Can you eat too much protein?

Too much protein may have some harmful effects. High protein intake (from animal sources) has been linked to increased risk of developing kidney stones (5).

High consumption of protein-rich foods may also increase processed carb and saturated fat intake (depending on the food source) which may lead to increased risk of heart disease.

Unfortunately, there is no established tolerable upper limit (UL) for how much protein to eat; experts have not agreed on a set amount of what constitutes too much protein.

Types of Protein Sources

Protein can be obtained through both animal and plant foods.

These two types of food sources differ in the amino acids they provide.

Animal sources of protein provide all the essential amino acids, while plant sources of protein lack at least one essential amino acid, or do not contain sufficient amounts. This has implications for individuals following a plant-based diet.

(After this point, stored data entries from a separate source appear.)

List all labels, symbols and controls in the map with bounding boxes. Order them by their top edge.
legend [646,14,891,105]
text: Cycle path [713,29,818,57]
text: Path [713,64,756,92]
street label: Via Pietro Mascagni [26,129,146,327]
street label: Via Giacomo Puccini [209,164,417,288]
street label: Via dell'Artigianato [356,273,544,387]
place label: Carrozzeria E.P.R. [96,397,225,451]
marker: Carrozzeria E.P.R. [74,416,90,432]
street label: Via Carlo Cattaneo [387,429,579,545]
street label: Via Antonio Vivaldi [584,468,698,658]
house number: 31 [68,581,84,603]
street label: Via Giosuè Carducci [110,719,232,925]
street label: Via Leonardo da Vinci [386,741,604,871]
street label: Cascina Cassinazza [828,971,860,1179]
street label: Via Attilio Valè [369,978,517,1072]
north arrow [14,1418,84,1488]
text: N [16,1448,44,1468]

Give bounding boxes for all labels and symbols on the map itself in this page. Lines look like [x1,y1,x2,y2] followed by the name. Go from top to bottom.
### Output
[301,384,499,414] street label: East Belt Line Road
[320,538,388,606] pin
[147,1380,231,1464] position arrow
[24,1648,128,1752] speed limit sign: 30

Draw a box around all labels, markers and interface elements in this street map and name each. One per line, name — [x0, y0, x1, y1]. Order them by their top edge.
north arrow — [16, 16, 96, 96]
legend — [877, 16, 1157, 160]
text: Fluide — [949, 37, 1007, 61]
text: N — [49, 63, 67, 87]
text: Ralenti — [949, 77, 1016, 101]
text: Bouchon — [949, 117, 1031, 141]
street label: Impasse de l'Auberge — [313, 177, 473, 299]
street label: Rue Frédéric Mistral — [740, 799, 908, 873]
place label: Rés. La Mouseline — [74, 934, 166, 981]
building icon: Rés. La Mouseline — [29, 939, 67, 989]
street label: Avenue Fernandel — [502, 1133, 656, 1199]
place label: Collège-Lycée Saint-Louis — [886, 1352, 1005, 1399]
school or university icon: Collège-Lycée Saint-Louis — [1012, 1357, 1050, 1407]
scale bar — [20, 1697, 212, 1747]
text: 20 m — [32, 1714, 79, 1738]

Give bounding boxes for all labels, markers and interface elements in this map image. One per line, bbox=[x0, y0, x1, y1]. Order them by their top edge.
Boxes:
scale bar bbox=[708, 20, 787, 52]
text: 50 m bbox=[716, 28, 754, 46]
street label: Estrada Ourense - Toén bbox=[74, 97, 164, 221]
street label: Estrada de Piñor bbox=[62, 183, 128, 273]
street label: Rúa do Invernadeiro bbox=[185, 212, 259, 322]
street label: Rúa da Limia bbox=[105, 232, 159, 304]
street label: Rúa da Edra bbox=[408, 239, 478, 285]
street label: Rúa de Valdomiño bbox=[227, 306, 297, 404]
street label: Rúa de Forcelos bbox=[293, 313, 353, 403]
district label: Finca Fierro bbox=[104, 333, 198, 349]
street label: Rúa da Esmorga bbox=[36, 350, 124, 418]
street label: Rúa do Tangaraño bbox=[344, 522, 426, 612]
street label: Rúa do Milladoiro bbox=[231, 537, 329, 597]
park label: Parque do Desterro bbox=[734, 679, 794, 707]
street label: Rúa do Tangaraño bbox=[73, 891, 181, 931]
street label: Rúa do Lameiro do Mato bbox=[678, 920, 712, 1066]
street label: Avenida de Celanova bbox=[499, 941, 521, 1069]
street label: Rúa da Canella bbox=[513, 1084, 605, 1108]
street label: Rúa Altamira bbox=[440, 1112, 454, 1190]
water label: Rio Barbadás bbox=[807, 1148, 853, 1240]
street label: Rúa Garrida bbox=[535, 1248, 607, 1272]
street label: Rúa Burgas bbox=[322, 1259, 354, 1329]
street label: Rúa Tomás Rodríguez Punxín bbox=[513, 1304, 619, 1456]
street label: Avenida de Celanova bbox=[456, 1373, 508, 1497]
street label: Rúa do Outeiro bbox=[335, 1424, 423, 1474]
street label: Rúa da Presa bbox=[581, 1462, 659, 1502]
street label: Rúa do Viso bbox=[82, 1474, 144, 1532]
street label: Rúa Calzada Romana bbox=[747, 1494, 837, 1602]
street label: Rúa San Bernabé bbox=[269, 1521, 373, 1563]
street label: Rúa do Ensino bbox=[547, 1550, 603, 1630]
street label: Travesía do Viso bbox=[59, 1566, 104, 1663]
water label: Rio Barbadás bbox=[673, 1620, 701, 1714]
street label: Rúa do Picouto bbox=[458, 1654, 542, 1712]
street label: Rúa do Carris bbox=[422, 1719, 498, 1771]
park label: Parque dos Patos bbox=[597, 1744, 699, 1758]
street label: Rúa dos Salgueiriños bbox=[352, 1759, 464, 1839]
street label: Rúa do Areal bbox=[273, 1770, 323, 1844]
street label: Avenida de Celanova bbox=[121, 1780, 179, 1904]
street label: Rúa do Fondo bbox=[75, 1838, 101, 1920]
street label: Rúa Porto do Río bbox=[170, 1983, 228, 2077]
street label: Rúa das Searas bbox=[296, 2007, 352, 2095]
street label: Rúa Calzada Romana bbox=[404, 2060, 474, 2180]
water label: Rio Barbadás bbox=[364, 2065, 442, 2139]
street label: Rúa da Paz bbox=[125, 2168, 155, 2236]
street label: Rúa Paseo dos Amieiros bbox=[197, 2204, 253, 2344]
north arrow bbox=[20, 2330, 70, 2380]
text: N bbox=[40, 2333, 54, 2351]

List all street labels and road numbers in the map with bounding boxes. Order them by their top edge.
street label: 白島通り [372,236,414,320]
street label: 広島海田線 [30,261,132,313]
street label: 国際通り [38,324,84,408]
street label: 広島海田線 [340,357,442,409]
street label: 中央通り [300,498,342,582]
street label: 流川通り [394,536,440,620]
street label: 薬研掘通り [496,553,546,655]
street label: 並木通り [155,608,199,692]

Best Dietary Sources of Protein

In cases such as this, where the recommended daily protein intake is unclear and highly variable, it may be a good idea to consume a wide variety of protein sources. Natural, whole food sources are the most bioavailable sources of protein, and a balanced diet of nutrient dense foods will provide sufficient protein without having to dabble into supplements. Healthy protein-rich foods include:

  • meat – red meat, poultry, pork
  • seafood – fish, shellfish
  • eggs
  • dairy – yogurt, cottage cheese
  • legumes – beans, lentils, edamame, soy/tofu/tempeh
  • grains
  • nuts
  • seeds


Protein is a macronutrient that is essential to a variety of important functions in the body such as tissue growth, development, and repair, immune system defence, and more. The best dietary sources of protein include animal products such as meat, seafood, eggs, and dairy, and plant foods such as legumes, grains, nuts, and seeds.